Genre : Comédie dramatique
Durée : 139’
Acteurs : Mikey Madison, Mark Eydelshteyn, Yuriy Borisov, Karren Karagulian...
Synopsis :
Anora, une jeune travailleuse du sexe de Brooklyn, a la chance de vivre une histoire à la Cendrillon lorsqu’elle rencontre le fils d’un oligarque et l’épouse impulsivement. Lorsque la nouvelle parvient en Russie, son conte de fées est menacé car les parents du fils partent pour New York afin de faire annuler le mariage.
La critique de Julien
Et si "Anora" permettait enfin au cinéaste américain Sean Baker de rencontrer le succès qu’il mérite depuis toutes ces années ? Un seul constat : sur ses huit réalisations (dont une coréalisation), seule "The Florida Projet" (2017) a obtenu chez nous un distributeur. C’est pour dire combien la visibilité ne lui a été rendue malgré la qualité de ses métrages. Pourtant, son cinquième film "Tangerine" a remporté le Prix du Jury au Festival du cinéma américain de Deauville en 2015, tandis que son avant-dernier métrage, "Red Rocket", avec Simon Rex en vedette, avait quant lui été présenté en compétition à ce même festival, où il avait remporté une nouvelle fois le Prix du Jury, ainsi que celui de la critique. Mais la consécration a bien eu lieu cette année-ci, au Festival de Cannes, où "Anora" a été présenté en Sélection officielle en compétition, remportant la prestigieuse Palme d’Or. Pour les détails, cela n’était plus arrivé à un film américain depuis "The Tree of Life" (Terrence Malick, 2011), tandis que pour son distributeur américain Néon, il s’agit là de sa cinquième Palme d’Or consécutive, laquelle devrait donc lui ouvrir bien des portes. Et l’engouement du public semble confirmer cela. Présenté la semaine dernière sur un parc de seulement 6 salles aux États-Unis (histoire de prendre la température avant d’étendre petit à petit sa distribution), le film a rapporté un peu plus d’un demi-million de dollars de recette, réalisant la 42ème meilleure moyenne d’ouverture de l’Histoire. Et cela est d’autant plus fou que le film ne profite pas d’une tête d’affiche connue. Mais cela devrait changer...
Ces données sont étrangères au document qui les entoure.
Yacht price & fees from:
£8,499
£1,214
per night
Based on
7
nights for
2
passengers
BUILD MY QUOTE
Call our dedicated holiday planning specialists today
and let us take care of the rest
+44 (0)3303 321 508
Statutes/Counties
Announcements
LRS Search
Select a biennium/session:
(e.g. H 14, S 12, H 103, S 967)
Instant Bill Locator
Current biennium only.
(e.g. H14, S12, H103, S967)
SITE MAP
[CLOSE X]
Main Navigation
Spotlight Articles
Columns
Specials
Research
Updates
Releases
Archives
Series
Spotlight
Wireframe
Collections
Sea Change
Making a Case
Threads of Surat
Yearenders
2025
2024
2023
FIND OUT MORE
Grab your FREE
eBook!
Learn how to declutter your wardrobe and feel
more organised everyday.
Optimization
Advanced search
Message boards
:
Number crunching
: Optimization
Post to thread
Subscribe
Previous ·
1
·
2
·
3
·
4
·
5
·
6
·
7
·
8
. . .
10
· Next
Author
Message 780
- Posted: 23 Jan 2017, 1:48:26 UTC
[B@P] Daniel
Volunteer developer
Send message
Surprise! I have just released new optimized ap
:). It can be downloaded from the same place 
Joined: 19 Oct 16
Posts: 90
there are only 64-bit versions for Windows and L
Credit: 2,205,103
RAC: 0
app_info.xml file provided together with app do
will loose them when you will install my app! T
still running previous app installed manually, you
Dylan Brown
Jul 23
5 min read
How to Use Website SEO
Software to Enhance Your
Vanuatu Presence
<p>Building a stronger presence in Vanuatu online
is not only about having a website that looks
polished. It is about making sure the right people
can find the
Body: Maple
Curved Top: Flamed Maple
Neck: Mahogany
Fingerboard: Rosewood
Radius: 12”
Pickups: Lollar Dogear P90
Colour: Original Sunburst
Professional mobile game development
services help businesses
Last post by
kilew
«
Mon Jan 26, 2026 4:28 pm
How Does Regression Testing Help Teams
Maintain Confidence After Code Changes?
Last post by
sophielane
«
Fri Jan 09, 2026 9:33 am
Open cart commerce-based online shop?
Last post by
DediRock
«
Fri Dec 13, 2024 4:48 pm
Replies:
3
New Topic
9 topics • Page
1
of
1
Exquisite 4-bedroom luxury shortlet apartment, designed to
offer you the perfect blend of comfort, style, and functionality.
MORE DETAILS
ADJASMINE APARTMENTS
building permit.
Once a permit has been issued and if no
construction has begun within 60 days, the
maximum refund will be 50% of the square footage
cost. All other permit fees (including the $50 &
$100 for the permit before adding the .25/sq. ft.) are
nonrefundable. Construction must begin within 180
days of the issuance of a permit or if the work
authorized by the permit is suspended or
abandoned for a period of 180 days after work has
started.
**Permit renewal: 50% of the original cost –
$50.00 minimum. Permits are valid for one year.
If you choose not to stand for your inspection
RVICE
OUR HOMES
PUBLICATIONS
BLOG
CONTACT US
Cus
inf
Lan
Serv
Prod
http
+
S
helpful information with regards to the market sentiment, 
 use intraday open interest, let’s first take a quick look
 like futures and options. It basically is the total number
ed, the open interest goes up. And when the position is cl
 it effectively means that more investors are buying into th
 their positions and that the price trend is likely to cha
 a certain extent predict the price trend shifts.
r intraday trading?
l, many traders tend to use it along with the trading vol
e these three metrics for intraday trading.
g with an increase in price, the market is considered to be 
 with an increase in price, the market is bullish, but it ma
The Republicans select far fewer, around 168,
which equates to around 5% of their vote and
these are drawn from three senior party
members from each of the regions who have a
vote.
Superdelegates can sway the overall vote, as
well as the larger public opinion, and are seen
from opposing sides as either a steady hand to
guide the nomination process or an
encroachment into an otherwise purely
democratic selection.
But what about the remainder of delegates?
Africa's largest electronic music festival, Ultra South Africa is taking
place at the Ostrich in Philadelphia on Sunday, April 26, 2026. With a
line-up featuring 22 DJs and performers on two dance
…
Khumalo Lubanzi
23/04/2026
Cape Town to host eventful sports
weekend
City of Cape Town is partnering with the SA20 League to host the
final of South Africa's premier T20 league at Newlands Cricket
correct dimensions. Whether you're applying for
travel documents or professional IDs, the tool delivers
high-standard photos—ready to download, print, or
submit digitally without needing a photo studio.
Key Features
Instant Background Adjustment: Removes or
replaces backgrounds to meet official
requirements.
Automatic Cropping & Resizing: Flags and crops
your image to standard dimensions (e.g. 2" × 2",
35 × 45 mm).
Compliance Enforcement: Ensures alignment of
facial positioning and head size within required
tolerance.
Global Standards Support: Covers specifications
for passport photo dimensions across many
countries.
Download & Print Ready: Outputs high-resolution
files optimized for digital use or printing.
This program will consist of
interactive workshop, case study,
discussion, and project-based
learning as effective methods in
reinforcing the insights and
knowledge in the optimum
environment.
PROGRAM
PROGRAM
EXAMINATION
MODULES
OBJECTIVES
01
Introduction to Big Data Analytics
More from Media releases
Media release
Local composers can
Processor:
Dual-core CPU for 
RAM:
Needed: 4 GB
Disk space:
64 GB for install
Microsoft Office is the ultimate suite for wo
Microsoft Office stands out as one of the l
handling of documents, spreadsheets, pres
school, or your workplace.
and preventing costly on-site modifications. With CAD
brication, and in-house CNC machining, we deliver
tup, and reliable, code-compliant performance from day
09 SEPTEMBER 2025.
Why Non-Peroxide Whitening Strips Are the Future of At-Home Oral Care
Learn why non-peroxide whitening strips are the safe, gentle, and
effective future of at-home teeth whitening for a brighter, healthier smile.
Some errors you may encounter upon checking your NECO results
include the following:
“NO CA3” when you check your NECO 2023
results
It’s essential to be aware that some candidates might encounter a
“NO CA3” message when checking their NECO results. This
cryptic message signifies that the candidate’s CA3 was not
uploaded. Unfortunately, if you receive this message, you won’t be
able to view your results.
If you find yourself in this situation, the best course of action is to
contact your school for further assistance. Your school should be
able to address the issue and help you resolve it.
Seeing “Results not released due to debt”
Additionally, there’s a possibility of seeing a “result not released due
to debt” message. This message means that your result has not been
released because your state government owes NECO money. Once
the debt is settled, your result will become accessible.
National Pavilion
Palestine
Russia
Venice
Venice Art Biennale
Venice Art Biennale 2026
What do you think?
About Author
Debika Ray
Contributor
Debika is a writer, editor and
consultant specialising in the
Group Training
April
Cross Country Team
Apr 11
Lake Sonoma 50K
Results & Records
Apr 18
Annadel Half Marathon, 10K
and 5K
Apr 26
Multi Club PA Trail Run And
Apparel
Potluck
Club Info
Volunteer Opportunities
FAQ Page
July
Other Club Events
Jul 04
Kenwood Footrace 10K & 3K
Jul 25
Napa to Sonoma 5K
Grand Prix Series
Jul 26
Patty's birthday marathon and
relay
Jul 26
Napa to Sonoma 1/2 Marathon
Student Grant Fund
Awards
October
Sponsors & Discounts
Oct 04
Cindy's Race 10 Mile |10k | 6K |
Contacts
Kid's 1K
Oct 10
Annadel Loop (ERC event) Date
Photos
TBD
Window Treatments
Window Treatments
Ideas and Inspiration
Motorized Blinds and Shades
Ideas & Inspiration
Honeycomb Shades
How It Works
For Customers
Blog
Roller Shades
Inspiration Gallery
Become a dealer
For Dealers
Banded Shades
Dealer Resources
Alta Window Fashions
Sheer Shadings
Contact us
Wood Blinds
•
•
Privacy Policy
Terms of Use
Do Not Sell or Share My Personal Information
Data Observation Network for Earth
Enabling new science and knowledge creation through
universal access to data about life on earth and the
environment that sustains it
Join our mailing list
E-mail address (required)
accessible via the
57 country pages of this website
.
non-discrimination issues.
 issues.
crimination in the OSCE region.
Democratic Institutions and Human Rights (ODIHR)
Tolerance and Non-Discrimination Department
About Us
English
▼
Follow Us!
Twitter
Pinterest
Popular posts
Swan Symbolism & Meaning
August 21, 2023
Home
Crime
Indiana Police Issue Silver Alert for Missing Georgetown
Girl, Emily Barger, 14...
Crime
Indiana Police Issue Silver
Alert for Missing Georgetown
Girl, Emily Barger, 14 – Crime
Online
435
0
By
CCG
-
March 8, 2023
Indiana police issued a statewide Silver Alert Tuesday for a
Dans cette comédie dramatique aux apparences de conte de fées, Sean Baker y filme l’existence d’un marginal (comme souvent dans son cinéma), campé ici par Anora "Ani" Mikheeva, une jeune prostituée de Brooklyn, mais ne se définissant pas comme tel, et travaillant comme strip-teaseuse dans un club du quartier russophone de Brighton Beach. Bien que douée, Ani cherche pourtant une issue. Seule strip-teaseuse de son club à parler le russe, son patron lui présentera alors Ivan "Vanya" Zakharov (Mark Eydelshteyn, parfait dans son rôle de lâche gamin pourri gâté), le fils dissolu et immature d’un riche oligarque russe, lequel séjourne aux États-Unis pour y étudier, tout en préférant dilapider l’argent de ses riches parents restés en Russie. Mais alors que ce dernier l’engagera pour plusieurs rencontres sexuelles à domicile, Anora et Vanya s’attacheront l’un à l’autre, et tomberont mutuellement - de prime abord - amoureux, quitte à s’envoler pour une vraie folie (à deux !) à Las Vegas. Mais la nouvelle parviendra rapidement aux oreilles des parents de son jeune mari, bien décidés à annuler ce contrat, avec l’aide de leurs hommes de main présents sur place, ayant cependant manqué de vigilance...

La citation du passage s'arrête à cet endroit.